A Macroscopic View of Models

PoliStat | Nov. 3, 2018, 1:01 p.m.

Both ORACLE and FiveThirtyEight predict a similar chance for the Democrats to take over the House. But beyond that, what are the differences between the models’ predictions?

We sampled predictions from ORACLE and FiveThirtyEight’s Classic Model for October 30th, 2018. Further, we normalized FiveThirtyEight vote shares to only include the Republican and Democrat candidates so that it would be comparable to ORACLE’s model. Below are the twenty districts with the greatest vote share differences between forecasts.


CA-05: 

0.222626

CA-32: 

0.146246

CA-19: 

0.106554

OH-07: 

0.066015

KS-04: 

0.063636

WV-01: 

0.062063

IL-08: 

0.061607

VA-09: 

0.060538

IL-17: 

0.059798

IN-09: 

0.058255

CO-02: 

0.057170

IN-03: 

0.056988

MA-06: 

0.056951

IN-01: 

0.056602

MA-02: 

0.054880

CA-52: 

0.054259

IL-10: 

0.053880

GA-02: 

0.053605

PA-11: 

0.053488

CO-04: 

0.053068


Before anything else, we must filter anomalies in the data. FiveThirtyEight’s CA-05 forecast is incorrect; their raw CSV file predicts a vote share of 0.9998 for the Democrat, but the site shows .804. Additionally, certain districts have multiple candidates for a party running, most notably LA-01. We won’t consider these districts in the rest of our analysis.

Let’s first examine the distribution of vote share differences. Negative differences indicate that ORACLE predicts a higher vote share for Democrats, and vice versa.

As expected, the differences are centered around zero. The data are slightly skewed left; this implies that ORACLE is more variable than FiveThirtyEight when it predicts a lower vote share for Democrats. Beyond that, the other distinct feature is the spike in values at zero; this can be explained by the districts with a single candidate. Since they are not facing any challengers, both ORACLE and FiveThirtyEight can give a 1.0 vote share.

Next, let’s examine possible explanations for these vote share differences. Although FiveThirtyEight does not publish their model’s source code, they undoubtedly incorporate polling in their model. ORACLE’s model assigns more weight polling to districts with more polls; this also appears to be a part of FiveThirtyEight’s. This motivates us to examine how the number of polls in a district affects its difference in predictions. Each point represents a district.

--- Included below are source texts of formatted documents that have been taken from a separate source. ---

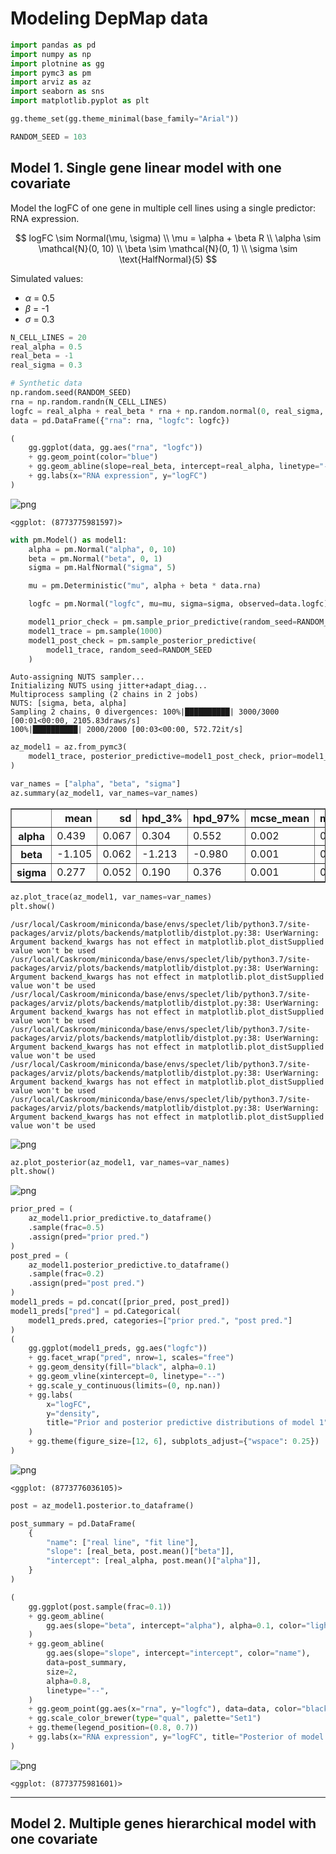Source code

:# Modeling DepMap data


```python
import pandas as pd
import numpy as np
import plotnine as gg
import pymc3 as pm
import arviz as az
import seaborn as sns
import matplotlib.pyplot as plt
```


```python
gg.theme_set(gg.theme_minimal(base_family="Arial"))
```


```python
RANDOM_SEED = 103
```

## Model 1. Single gene linear model with one covariate

Model the logFC of one gene in multiple cell lines using a single predictor: RNA expression.

$$
logFC \sim Normal(\mu, \sigma) \\
\mu = \alpha + \beta R \\
\alpha \sim \mathcal{N}(0, 10) \\
\beta \sim \mathcal{N}(0, 1) \\
\sigma \sim \text{HalfNormal}(5)
$$

Simulated values:

- $\alpha$ = 0.5
- $\beta$ = -1
- $\sigma$ = 0.3


```python
N_CELL_LINES = 20
real_alpha = 0.5
real_beta = -1
real_sigma = 0.3

# Synthetic data
np.random.seed(RANDOM_SEED)
rna = np.random.randn(N_CELL_LINES)
logfc = real_alpha + real_beta * rna + np.random.normal(0, real_sigma, N_CELL_LINES)
data = pd.DataFrame({"rna": rna, "logfc": logfc})

(
    gg.ggplot(data, gg.aes("rna", "logfc"))
    + gg.geom_point(color="blue")
    + gg.geom_abline(slope=real_beta, intercept=real_alpha, linetype="--")
    + gg.labs(x="RNA expression", y="logFC")
)
```


    
![png](005_010_modeling_files/005_010_modeling_5_0.png)
    





    <ggplot: (8773775981597)>




```python
with pm.Model() as model1:
    alpha = pm.Normal("alpha", 0, 10)
    beta = pm.Normal("beta", 0, 1)
    sigma = pm.HalfNormal("sigma", 5)

    mu = pm.Deterministic("mu", alpha + beta * data.rna)

    logfc = pm.Normal("logfc", mu=mu, sigma=sigma, observed=data.logfc)

    model1_prior_check = pm.sample_prior_predictive(random_seed=RANDOM_SEED)
    model1_trace = pm.sample(1000)
    model1_post_check = pm.sample_posterior_predictive(
        model1_trace, random_seed=RANDOM_SEED
    )
```

    Auto-assigning NUTS sampler...
    Initializing NUTS using jitter+adapt_diag...
    Multiprocess sampling (2 chains in 2 jobs)
    NUTS: [sigma, beta, alpha]
    Sampling 2 chains, 0 divergences: 100%|██████████| 3000/3000 [00:01<00:00, 2105.83draws/s]
    100%|██████████| 2000/2000 [00:03<00:00, 572.72it/s]



```python
az_model1 = az.from_pymc3(
    model1_trace, posterior_predictive=model1_post_check, prior=model1_prior_check
)
```


```python
var_names = ["alpha", "beta", "sigma"]
az.summary(az_model1, var_names=var_names)
```




<div>
<style scoped>
    .dataframe tbody tr th:only-of-type {
        vertical-align: middle;
    }

    .dataframe tbody tr th {
        vertical-align: top;
    }

    .dataframe thead th {
        text-align: right;
    }
</style>
<table border="1" class="dataframe">
  <thead>
    <tr style="text-align: right;">
      <th></th>
      <th>mean</th>
      <th>sd</th>
      <th>hpd_3%</th>
      <th>hpd_97%</th>
      <th>mcse_mean</th>
      <th>mcse_sd</th>
      <th>ess_mean</th>
      <th>ess_sd</th>
      <th>ess_bulk</th>
      <th>ess_tail</th>
      <th>r_hat</th>
    </tr>
  </thead>
  <tbody>
    <tr>
      <th>alpha</th>
      <td>0.439</td>
      <td>0.067</td>
      <td>0.304</td>
      <td>0.552</td>
      <td>0.002</td>
      <td>0.001</td>
      <td>1935.0</td>
      <td>1923.0</td>
      <td>1937.0</td>
      <td>1369.0</td>
      <td>1.0</td>
    </tr>
    <tr>
      <th>beta</th>
      <td>-1.105</td>
      <td>0.062</td>
      <td>-1.213</td>
      <td>-0.980</td>
      <td>0.001</td>
      <td>0.001</td>
      <td>1760.0</td>
      <td>1760.0</td>
      <td>1762.0</td>
      <td>1376.0</td>
      <td>1.0</td>
    </tr>
    <tr>
      <th>sigma</th>
      <td>0.277</td>
      <td>0.052</td>
      <td>0.190</td>
      <td>0.376</td>
      <td>0.001</td>
      <td>0.001</td>
      <td>1774.0</td>
      <td>1709.0</td>
      <td>1837.0</td>
      <td>1317.0</td>
      <td>1.0</td>
    </tr>
  </tbody>
</table>
</div>




```python
az.plot_trace(az_model1, var_names=var_names)
plt.show()
```

    /usr/local/Caskroom/miniconda/base/envs/speclet/lib/python3.7/site-packages/arviz/plots/backends/matplotlib/distplot.py:38: UserWarning: Argument backend_kwargs has not effect in matplotlib.plot_distSupplied value won't be used
    /usr/local/Caskroom/miniconda/base/envs/speclet/lib/python3.7/site-packages/arviz/plots/backends/matplotlib/distplot.py:38: UserWarning: Argument backend_kwargs has not effect in matplotlib.plot_distSupplied value won't be used
    /usr/local/Caskroom/miniconda/base/envs/speclet/lib/python3.7/site-packages/arviz/plots/backends/matplotlib/distplot.py:38: UserWarning: Argument backend_kwargs has not effect in matplotlib.plot_distSupplied value won't be used
    /usr/local/Caskroom/miniconda/base/envs/speclet/lib/python3.7/site-packages/arviz/plots/backends/matplotlib/distplot.py:38: UserWarning: Argument backend_kwargs has not effect in matplotlib.plot_distSupplied value won't be used
    /usr/local/Caskroom/miniconda/base/envs/speclet/lib/python3.7/site-packages/arviz/plots/backends/matplotlib/distplot.py:38: UserWarning: Argument backend_kwargs has not effect in matplotlib.plot_distSupplied value won't be used
    /usr/local/Caskroom/miniconda/base/envs/speclet/lib/python3.7/site-packages/arviz/plots/backends/matplotlib/distplot.py:38: UserWarning: Argument backend_kwargs has not effect in matplotlib.plot_distSupplied value won't be used



    
![png](005_010_modeling_files/005_010_modeling_9_1.png)
    



```python
az.plot_posterior(az_model1, var_names=var_names)
plt.show()
```


    
![png](005_010_modeling_files/005_010_modeling_10_0.png)
    



```python
prior_pred = (
    az_model1.prior_predictive.to_dataframe()
    .sample(frac=0.5)
    .assign(pred="prior pred.")
)
post_pred = (
    az_model1.posterior_predictive.to_dataframe()
    .sample(frac=0.2)
    .assign(pred="post pred.")
)
model1_preds = pd.concat([prior_pred, post_pred])
model1_preds["pred"] = pd.Categorical(
    model1_preds.pred, categories=["prior pred.", "post pred."]
)
(
    gg.ggplot(model1_preds, gg.aes("logfc"))
    + gg.facet_wrap("pred", nrow=1, scales="free")
    + gg.geom_density(fill="black", alpha=0.1)
    + gg.geom_vline(xintercept=0, linetype="--")
    + gg.scale_y_continuous(limits=(0, np.nan))
    + gg.labs(
        x="logFC",
        y="density",
        title="Prior and posterior predictive distributions of model 1",
    )
    + gg.theme(figure_size=[12, 6], subplots_adjust={"wspace": 0.25})
)
```


    
![png](005_010_modeling_files/005_010_modeling_11_0.png)
    





    <ggplot: (8773776036105)>




```python
post = az_model1.posterior.to_dataframe()

post_summary = pd.DataFrame(
    {
        "name": ["real line", "fit line"],
        "slope": [real_beta, post.mean()["beta"]],
        "intercept": [real_alpha, post.mean()["alpha"]],
    }
)

(
    gg.ggplot(post.sample(frac=0.1))
    + gg.geom_abline(
        gg.aes(slope="beta", intercept="alpha"), alpha=0.1, color="lightgrey"
    )
    + gg.geom_abline(
        gg.aes(slope="slope", intercept="intercept", color="name"),
        data=post_summary,
        size=2,
        alpha=0.8,
        linetype="--",
    )
    + gg.geom_point(gg.aes(x="rna", y="logfc"), data=data, color="black", size=2)
    + gg.scale_color_brewer(type="qual", palette="Set1")
    + gg.theme(legend_position=(0.8, 0.7))
    + gg.labs(x="RNA expression", y="logFC", title="Posterior of model 1", color="")
)
```


    
![png](005_010_modeling_files/005_010_modeling_12_0.png)
    





    <ggplot: (8773775981601)>



---

## Model 2. Multiple genes hierarchical model with one covariate


```python

```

There is definitely a correlation between number of polls and variance in vote share differences. The more polls used for a district, the closer the two models' predictions are. It is worth noting that ORACLE and FiveThirtyEight use the exact same polls. Although we have less data points at higher values, they visibly cluster closer to zero. So what does this mean? The other aspects of the models — prior elections, district fundamentals, etc. — seem to be more variable. As polling gains greater weight (more polls), the models’ overall predictions become more similar.